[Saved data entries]
*** Begin section ***

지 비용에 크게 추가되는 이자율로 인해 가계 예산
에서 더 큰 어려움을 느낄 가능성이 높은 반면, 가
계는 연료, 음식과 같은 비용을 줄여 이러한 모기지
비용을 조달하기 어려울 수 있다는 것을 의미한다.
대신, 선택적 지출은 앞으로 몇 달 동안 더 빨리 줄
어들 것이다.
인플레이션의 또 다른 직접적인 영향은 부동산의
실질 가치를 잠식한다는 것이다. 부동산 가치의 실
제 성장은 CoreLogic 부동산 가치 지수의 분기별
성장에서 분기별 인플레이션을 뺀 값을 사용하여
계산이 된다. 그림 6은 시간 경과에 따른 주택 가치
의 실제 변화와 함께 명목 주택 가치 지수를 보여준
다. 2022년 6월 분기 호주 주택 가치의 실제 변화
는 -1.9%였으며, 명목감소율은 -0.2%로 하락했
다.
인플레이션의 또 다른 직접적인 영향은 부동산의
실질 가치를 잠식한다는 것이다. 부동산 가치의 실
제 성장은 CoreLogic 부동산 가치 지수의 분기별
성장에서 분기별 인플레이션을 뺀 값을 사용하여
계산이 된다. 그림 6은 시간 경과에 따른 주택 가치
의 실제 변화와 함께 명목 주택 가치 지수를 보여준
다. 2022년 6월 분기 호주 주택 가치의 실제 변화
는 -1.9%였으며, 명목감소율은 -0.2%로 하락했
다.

*** End section ***

Please reproduce every line of the records above word for word, keeping each line break where it falls.

Answer box
지 비용에 크게 추가되는 이자율로 인해 가계 예산
에서 더 큰 어려움을 느낄 가능성이 높은 반면, 가
계는 연료, 음식과 같은 비용을 줄여 이러한 모기지
비용을 조달하기 어려울 수 있다는 것을 의미한다.
대신, 선택적 지출은 앞으로 몇 달 동안 더 빨리 줄
어들 것이다.
인플레이션의 또 다른 직접적인 영향은 부동산의
실질 가치를 잠식한다는 것이다. 부동산 가치의 실
제 성장은 CoreLogic 부동산 가치 지수의 분기별
성장에서 분기별 인플레이션을 뺀 값을 사용하여
계산이 된다. 그림 6은 시간 경과에 따른 주택 가치
의 실제 변화와 함께 명목 주택 가치 지수를 보여준
다. 2022년 6월 분기 호주 주택 가치의 실제 변화
는 -1.9%였으며, 명목감소율은 -0.2%로 하락했
다.
인플레이션의 또 다른 직접적인 영향은 부동산의
실질 가치를 잠식한다는 것이다. 부동산 가치의 실
제 성장은 CoreLogic 부동산 가치 지수의 분기별
성장에서 분기별 인플레이션을 뺀 값을 사용하여
계산이 된다. 그림 6은 시간 경과에 따른 주택 가치
의 실제 변화와 함께 명목 주택 가치 지수를 보여준
다. 2022년 6월 분기 호주 주택 가치의 실제 변화
는 -1.9%였으며, 명목감소율은 -0.2%로 하락했
다.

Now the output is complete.